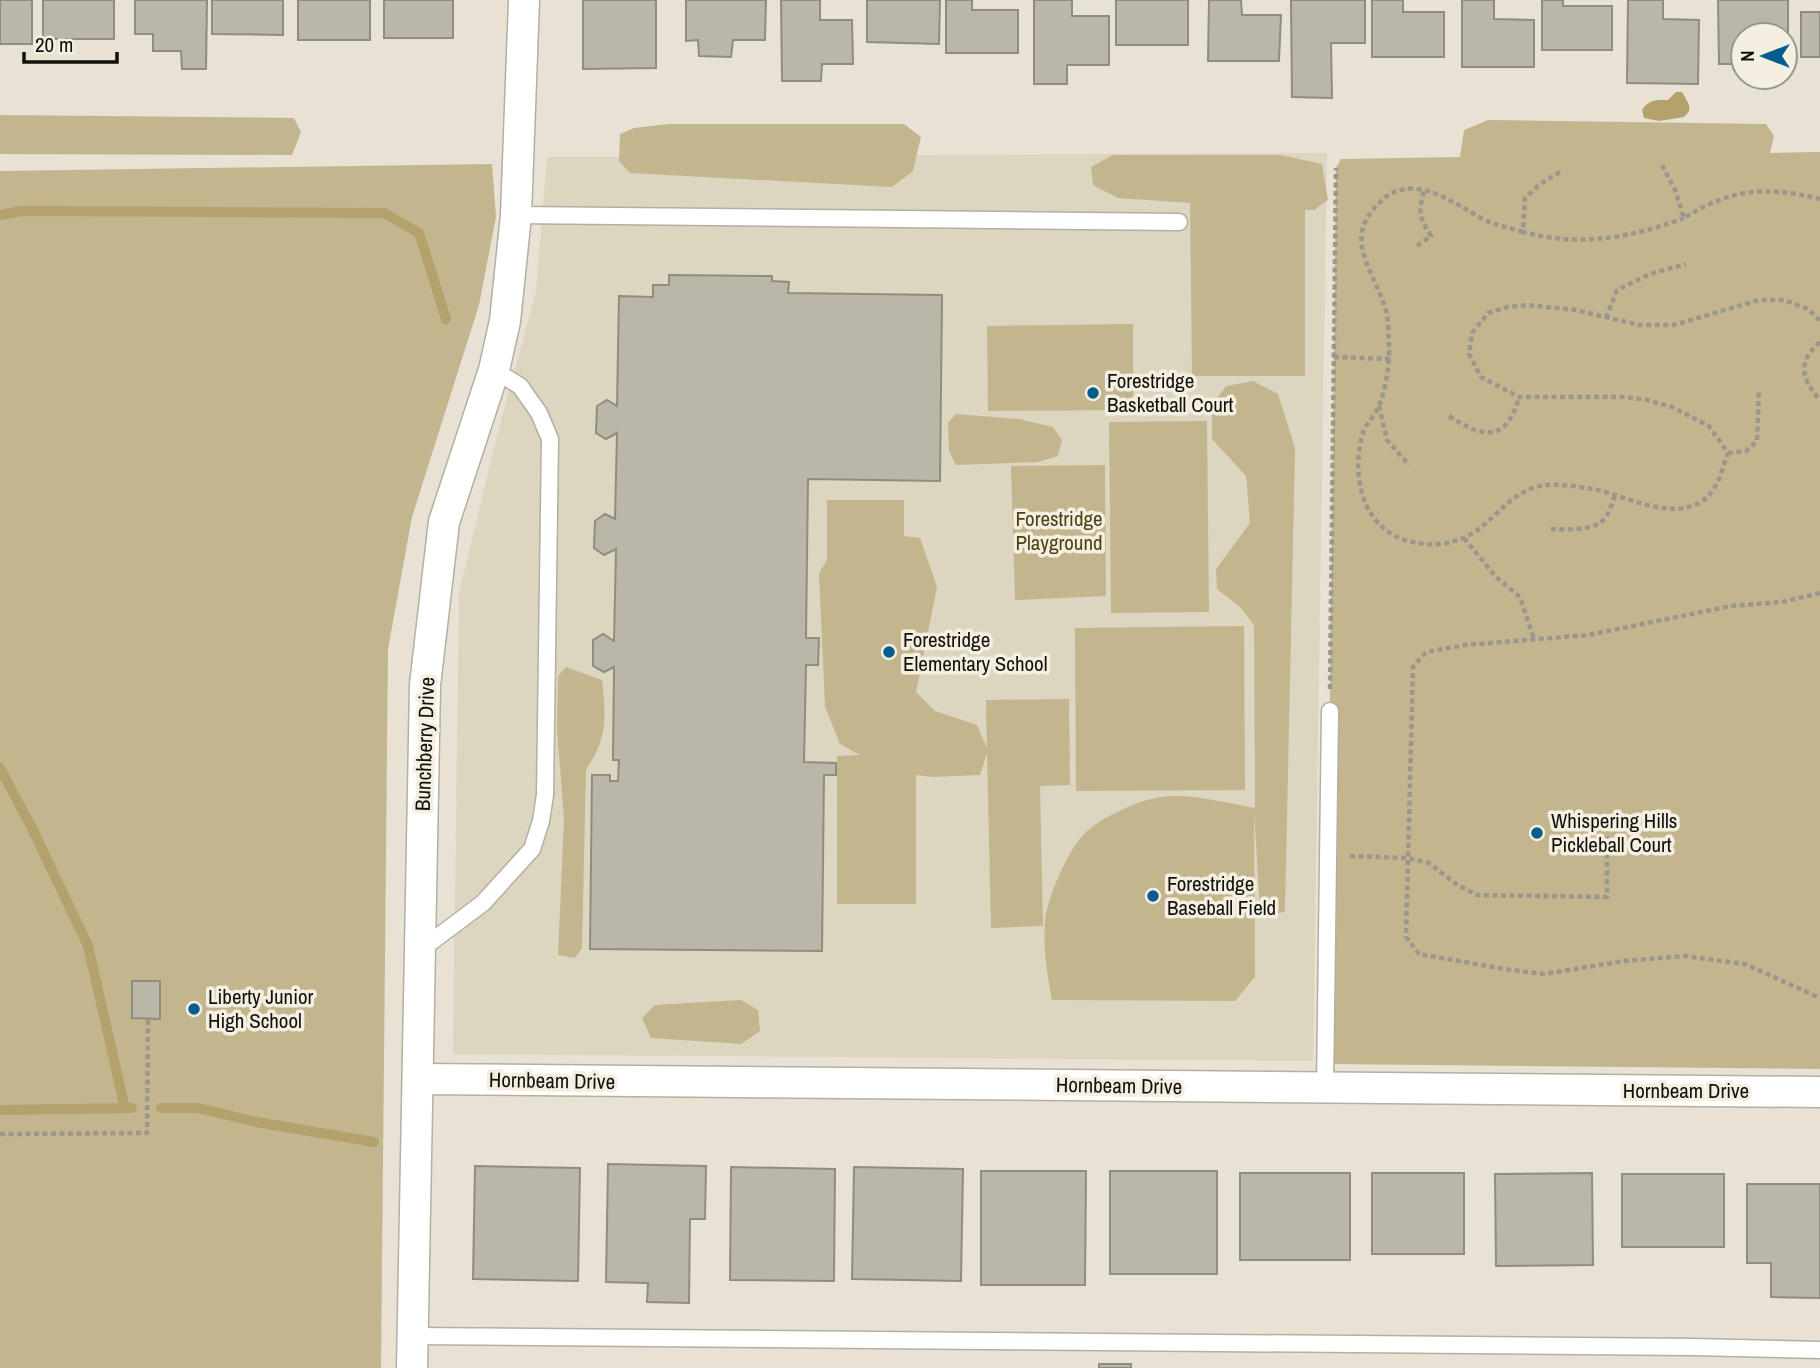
<svg xmlns="http://www.w3.org/2000/svg" width="1820" height="1368" viewBox="0 0 1820 1368" font-family="'Archivo Narrow',sans-serif">
<rect width="100%" height="100%" fill="#e7e2d4"/>
<path fill="#dcd5c0" d="M1327,153L1313,1061L453,1054L459,592L498,432L536,291L547,157Z"/>
<g fill="#c3b68e">
<path d="M0,115L294,118L301,132L292,155L0,154Z"/>
<path d="M1488,120L1766,124L1774,136L1770,153L1820,152V1069L1331,1064L1328,855L1336,168L1341,159L1460,157L1464,130Z"/>
<path d="M669,124H904L921,137L913,171L892,187L630,173L619,161L620,134L634,128Z"/>
<path d="M1113,155H1280L1322,164L1328,200L1314,210H1305V376H1192L1190,203L1118,198L1093,185L1091,167Z"/>
<path d="M492,164L496,217L479,305L412,517L388,649L381,1368H0V171Z"/>
<path d="M1133,324V410L988,411L987,326Z"/>
<path d="M1253,381L1278,394L1295,448L1285,911L1273,916L1260,910L1254,811L1255,977L1235,1001L1052,1000C1047,973 1043,948 1045,921C1047,898 1068,850 1084,834C1102,817 1136,801 1160,797C1193,793 1224,803 1255,808L1254,625L1240,607L1217,589L1216,569L1250,523L1246,476L1212,439V405L1226,386Z"/>
<path d="M956,414L1019,419L1053,427L1062,440L1058,456L1038,462L956,465L949,451L948,423Z"/>
<path d="M1207,421L1209,612L1111,613L1109,422Z"/>
<path d="M1105,465L1106,596L1015,600L1011,466Z"/>
<path d="M827,500H904V536L920,538L937,587L916,692L935,711L977,725L987,748L986,700L1069,699L1070,785L1040,786L1043,926L991,928L987,753L980,775L933,777L916,775V904H837V756L860,755L840,744L825,707L819,573L827,560Z"/>
<path d="M1244,626L1245,790L1076,791L1075,628Z"/>
<path d="M566,667L602,680C606,715 608,739 586,769L582,948L575,958L558,955L564,819L557,729L558,676Z"/>
<path d="M741,1000L758,1010L760,1031L741,1044L651,1038L642,1018L655,1005Z"/>
</g>
<path fill="#b3a26c" d="M1676,92H1682C1687,102 1695,108 1684,117L1659,121L1644,118L1642,110C1649,99 1657,100 1668,100Z"/>
<g fill="none" stroke-linecap="round" stroke-linejoin="round">
<g stroke="#b3a26c" stroke-width="10">
<path d="M0,215L21,211L384,213L419,233L446,319"/>
<path d="M0,768L32,828L88,946L125,1108"/>
<path d="M161,1108H198L256,1122L374,1142"/>
<path d="M0,1110L132,1108"/>
</g>
</g>
<g fill="#bab6a8" stroke="#908c7e" stroke-width="2">
<rect x="0" y="0" width="32" height="44"/>
<rect x="43" y="0" width="71" height="39"/>
<path d="M135,0H207L206,69H182L181,51H153V34H135Z"/>
<path d="M212,0H283V35L212,34Z"/>
<rect x="298" y="0" width="72" height="40"/>
<rect x="384" y="0" width="69" height="38"/>
<path d="M583,0H656V68L583,69Z"/>
<path d="M686,0H766L765,40H733L731,57L699,56L698,40L686,41Z"/>
<path d="M781,0H820V20H852L853,64H822L821,81H782Z"/>
<path d="M867,0H940L939,44L867,42Z"/>
<path d="M946,0H972V10H1018V53H946Z"/>
<path d="M1034,0H1072V16H1109V65H1067V84H1034Z"/>
<rect x="1116" y="0" width="72" height="45"/>
<path d="M1209,0H1241L1242,15H1281L1279,61H1208Z"/>
<path d="M1291,0H1365V43H1331L1332,98L1292,97Z"/>
<path d="M1372,0H1403V12H1444V57H1372Z"/>
<path d="M1462,0H1494V19L1534,20V67H1462Z"/>
<path d="M1542,0H1563V6H1612V50H1542Z"/>
<path d="M1628,0H1663V19L1699,20L1698,84L1627,83Z"/>
<path d="M1718,0H1788V64H1785V35H1743V64H1719Z"/>
<rect x="1801" y="12" width="19" height="45"/>
<path d="M669,275L772,276V281L789,282L788,293L942,295L940,481L808,479L806,638H819L818,665H806L804,762L836,763V775H824L822,951L590,949L592,775H610V781H618L619,760H613L614,667L604,672L593,666V640L603,634L614,641L616,549L604,555L594,548L595,521L605,514L615,519L617,433L606,439L596,433L597,406L607,400L617,406L619,296L653,297V285H669Z"/>
<path d="M132,981H160V1019L132,1018Z"/>
<path d="M608,1164L706,1166L705,1219H690L689,1303L647,1302L648,1283L606,1282Z"/>
<path d="M475,1166L580,1168L578,1281L473,1279Z"/>
<path d="M731,1167L835,1169L834,1281L730,1280Z"/>
<path d="M854,1167L963,1169L961,1281L852,1279Z"/>
<path d="M981,1171H1086L1085,1285H981Z"/>
<rect x="1110" y="1171" width="107" height="103"/>
<rect x="1240" y="1173" width="110" height="87"/>
<rect x="1372" y="1173" width="92" height="81"/>
<path d="M1592,1173L1593,1265L1496,1266L1495,1174Z"/>
<rect x="1622" y="1174" width="102" height="73"/>
<path d="M1747,1184H1820V1298L1771,1297V1263H1747Z"/>
<rect x="1099" y="1364" width="32" height="4"/>
</g>
<g fill="none" stroke-linecap="round" stroke-linejoin="round">
<defs>
<g id="lane">
<path d="M516,215L1179,222"/>
<path d="M419,951L483,903L532,849L541,821L545,795L550,439L539,413L520,386L494,370"/>
<path d="M1325,1088L1330,711"/>
<path d="M413,1336L1692,1347L1820,1350"/>
</g>
<g id="street">
<path d="M418,1079L1820,1092"/>
<path d="M412,1368L425,685L444,522L494,370L505,321L516,215L524,0"/>
</g>
</defs>
<use href="#lane" stroke="#b3afa1" stroke-width="19"/>
<use href="#street" stroke="#b3afa1" stroke-width="33"/>
<g stroke="#9b978c" stroke-width="4.5" stroke-dasharray="5 3.5" stroke-linecap="butt">
<path d="M1662,165L1675,190L1684,218C1732,188 1766,186 1820,199"/>
<path d="M1560,172L1540,184L1525,198L1523,232C1579,247 1631,238 1684,218"/>
<path d="M1523,232C1511,228 1499,226 1487,221C1460,208 1427,179 1394,192C1381,198 1364,217 1362,232C1358,257 1378,284 1385,307C1389,319 1388,332 1389,344C1390,363 1386,388 1379,406C1375,416 1366,423 1363,433C1352,469 1359,517 1395,536C1423,549 1456,547 1480,528C1497,515 1510,497 1530,489C1549,481 1572,486 1593,489C1629,496 1688,531 1715,487C1721,477 1724,463 1728,453L1709,426L1672,407L1647,400L1624,397H1519L1481,377L1469,354L1472,333L1488,313L1507,307L1528,305L1576,310L1639,325H1674L1759,300H1784L1808,309L1820,321"/>
<path d="M1417,246L1431,236C1419,217 1418,213 1424,191"/>
<path d="M1606,318L1617,290L1650,274L1686,264"/>
<path d="M1820,342C1797,362 1801,379 1820,400"/>
<path d="M1334,357L1390,359"/>
<path d="M1379,406L1387,440L1409,465"/>
<path d="M1449,416C1484,439 1506,442 1519,398"/>
<path d="M1728,453L1746,451L1757,441L1759,390"/>
<path d="M1551,529C1568,529 1595,532 1606,517C1610,511 1612,502 1615,495"/>
<path d="M1464,538L1495,576L1520,597L1534,639"/>
<path d="M1820,593L1782,602L1731,606L1588,635L1465,645L1426,652L1413,667L1406,937L1419,954L1504,969L1544,974L1624,961L1685,956L1745,964L1820,998"/>
<path d="M1330,689L1336,168"/>
<path d="M1350,856L1407,858L1429,863L1456,884L1477,895L1607,897V834"/>
<path d="M0,1134L147,1133L148,1019"/>
</g>
<use href="#lane" stroke="#fff" stroke-width="16"/>
<use href="#street" stroke="#fff" stroke-width="30"/>
</g>
<g fill="#055c8e" stroke="#f4efe1" stroke-width="2.5">
<circle cx="1093" cy="393" r="7"/>
<circle cx="889" cy="652" r="7"/>
<circle cx="1537" cy="833" r="7"/>
<circle cx="1153" cy="896" r="7"/>
<circle cx="194" cy="1009" r="7"/>
</g>
<g text-anchor="middle" stroke-width="7" stroke-linejoin="round" paint-order="stroke">
<g font-size="21" fill="#12100b" stroke="#f4efe1" text-anchor="start">
<text x="1107" y="388">Forestridge<tspan x="1107" dy="24">Basketball Court</tspan></text>
<text x="903" y="647">Forestridge<tspan x="903" dy="24">Elementary School</tspan></text>
<text x="1551" y="828">Whispering Hills<tspan x="1551" dy="24">Pickleball Court</tspan></text>
<text x="1167" y="891">Forestridge<tspan x="1167" dy="24">Baseball Field</tspan></text>
<text x="208" y="1004">Liberty Junior<tspan x="208" dy="24">High School</tspan></text>
</g>
<g font-size="21" fill="#4e4115" stroke="#f4efe1">
<text x="1059" y="526">Forestridge<tspan x="1059" dy="24">Playground</tspan></text>
</g>
<g font-size="21" fill="#12100b" stroke="#f4efe1">
<text transform="translate(425 744) rotate(-88)" y="7">Bunchberry Drive</text>
<text transform="translate(552 1081) rotate(1)" y="7">Hornbeam Drive</text>
<text transform="translate(1119 1086) rotate(1)" y="7">Hornbeam Drive</text>
<text x="1686" y="1098">Hornbeam Drive</text>
</g>
</g>
<g transform="translate(1764 56) rotate(270)"><circle r="33" fill="#f4efe1" stroke="#9a968b" stroke-width="2"/>
<path d="M0-5L12 26L0 18L-12 26Z" fill="#055c8e"/>
<text y="-10" font-size="19" font-weight="bold" text-anchor="middle" fill="#12100b">N</text>
</g>
<path d="M24 52v10h93v-10" fill="none" stroke="#12100b" stroke-width="3.5"/>
<text x="35" y="52" font-size="21" fill="#12100b" stroke="#f4efe1" stroke-width="5" paint-order="stroke">20 m</text>
</svg>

==============================

**REQUIRED WORK:**
When a line in the records holds the string "Drive", copy that line.

**TASK RESPONSE:**
<text transform="translate(425 744) rotate(-88)" y="7">Bunchberry Drive</text>
<text transform="translate(552 1081) rotate(1)" y="7">Hornbeam Drive</text>
<text transform="translate(1119 1086) rotate(1)" y="7">Hornbeam Drive</text>
<text x="1686" y="1098">Hornbeam Drive</text>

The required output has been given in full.